## Selected excerpt
▼▼▼

1958 Southern 500
- 1958 Southern 500 program cover
- Date: September 1, 1958
- Location: Darlington Raceway, Darlington, South Carolina
- Course: Permanent racing facility
- Course length: 1.375 miles (2.221 km)
- Distance: 364 laps, 500.5 mi (805.476 km)
- Weather: Extremely hot with temperatures reaching up to 91.9 °F (33.3 °C); wind speeds reaching up to 11.62 miles per hour (18.70 km/h)
- Average speed: 102.585 miles per hour (165.095 km/h)
- Attendance: 80,000

Pole position
- Driver: Eddie Pagan;
- Time: 16.930 seconds

Most laps led
- Driver: Fireball Roberts
- Laps: 196

Winner
- No. 22: Fireball Roberts

= 1958 Southern 500 =

Auto race held at Darlington Raceway in 1958

The 1958 Southern 500, the 9th running of the event, was a NASCAR Grand National Series event that was held on September 1, 1958 at Darlington Raceway in Darlington, South Carolina. Contested over 364 laps on the 1.375 mile (2.221 km) speedway, it was the 41st race of the 1958 NASCAR Grand National Series season. Fireball Roberts won the race.

▲▲▲

## Supplied material
▼▼▼

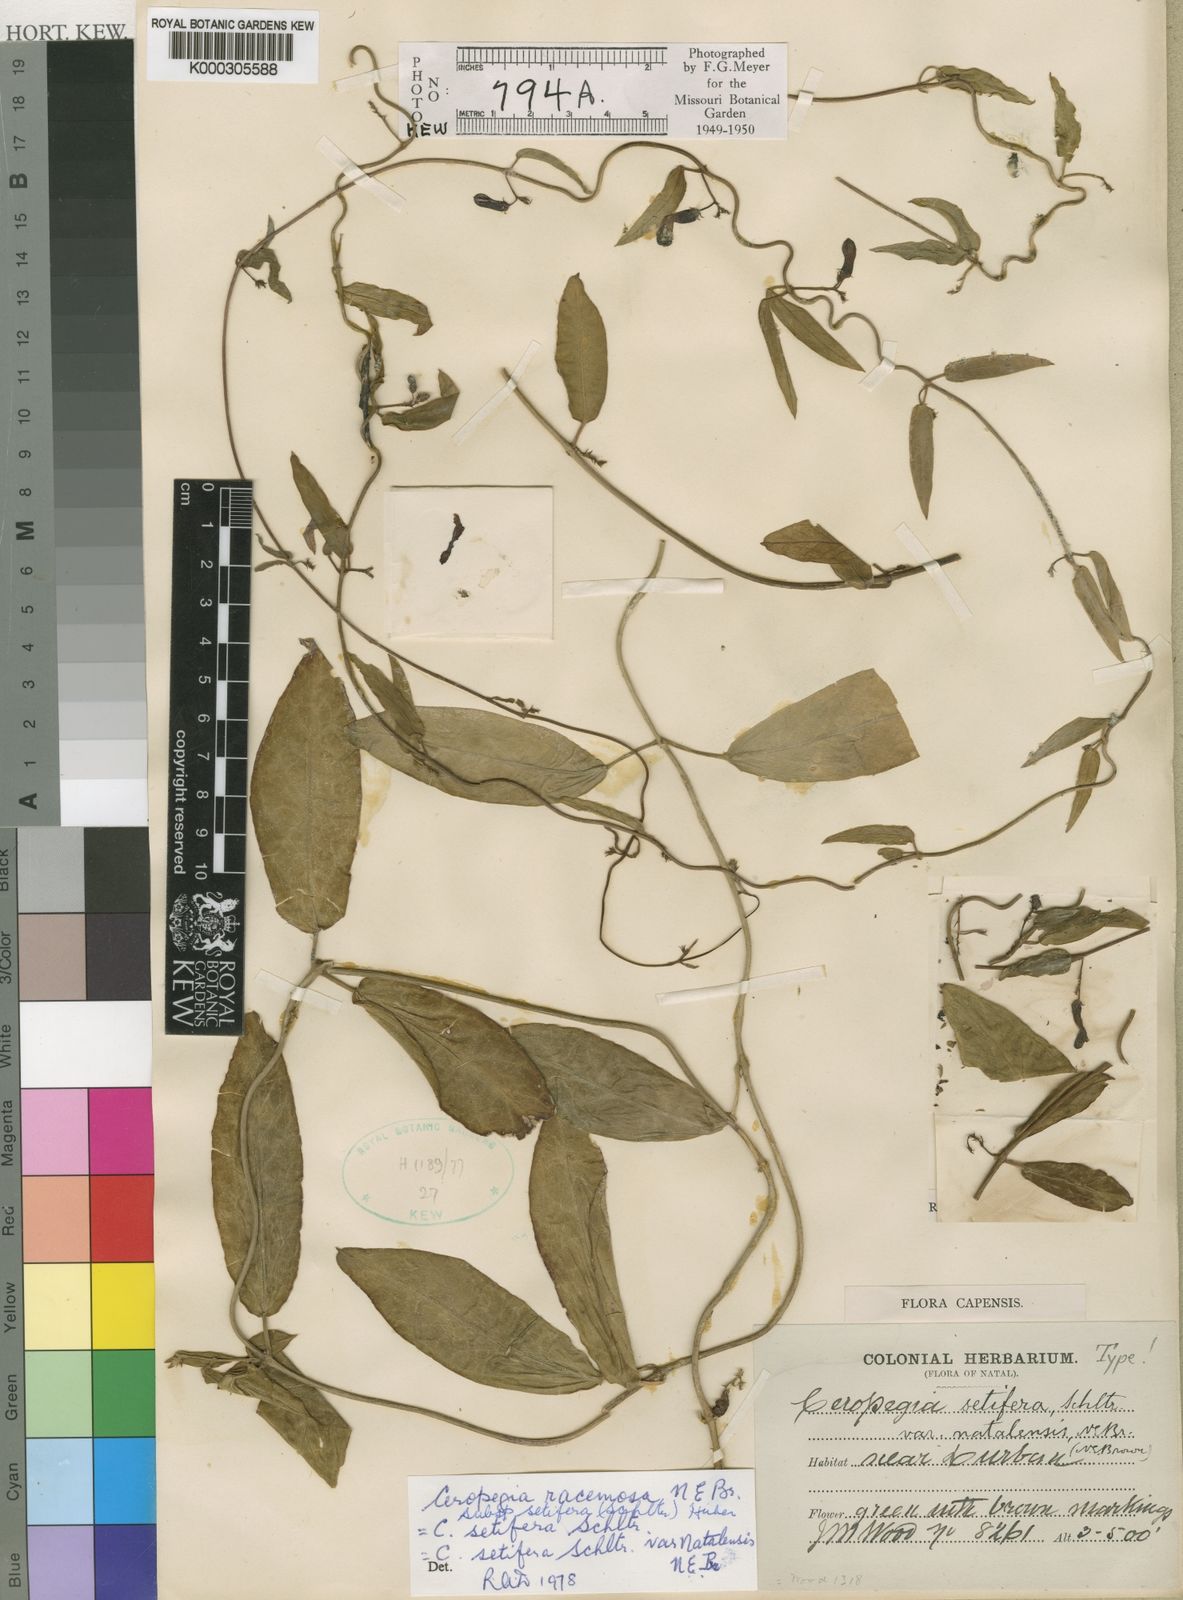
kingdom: Plantae
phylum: Tracheophyta
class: Magnoliopsida
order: Gentianales
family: Apocynaceae
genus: Ceropegia
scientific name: Ceropegia racemosa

▲▲▲

## Task instructions
**a)** How many people attended the race, according to the 1958 Southern 500 article?
**b)** Write out the part of the 1958 Southern 500 article between "Most laps led" and "won the race.", inclusive, word for word.

## Solutions below
**a)** 80,000

**b)**
Most laps led
- Driver: Fireball Roberts
- Laps: 196

Winner
- No. 22: Fireball Roberts

= 1958 Southern 500 =

Auto race held at Darlington Raceway in 1958

The 1958 Southern 500, the 9th running of the event, was a NASCAR Grand National Series event that was held on September 1, 1958 at Darlington Raceway in Darlington, South Carolina. Contested over 364 laps on the 1.375 mile (2.221 km) speedway, it was the 41st race of the 1958 NASCAR Grand National Series season. Fireball Roberts won the race.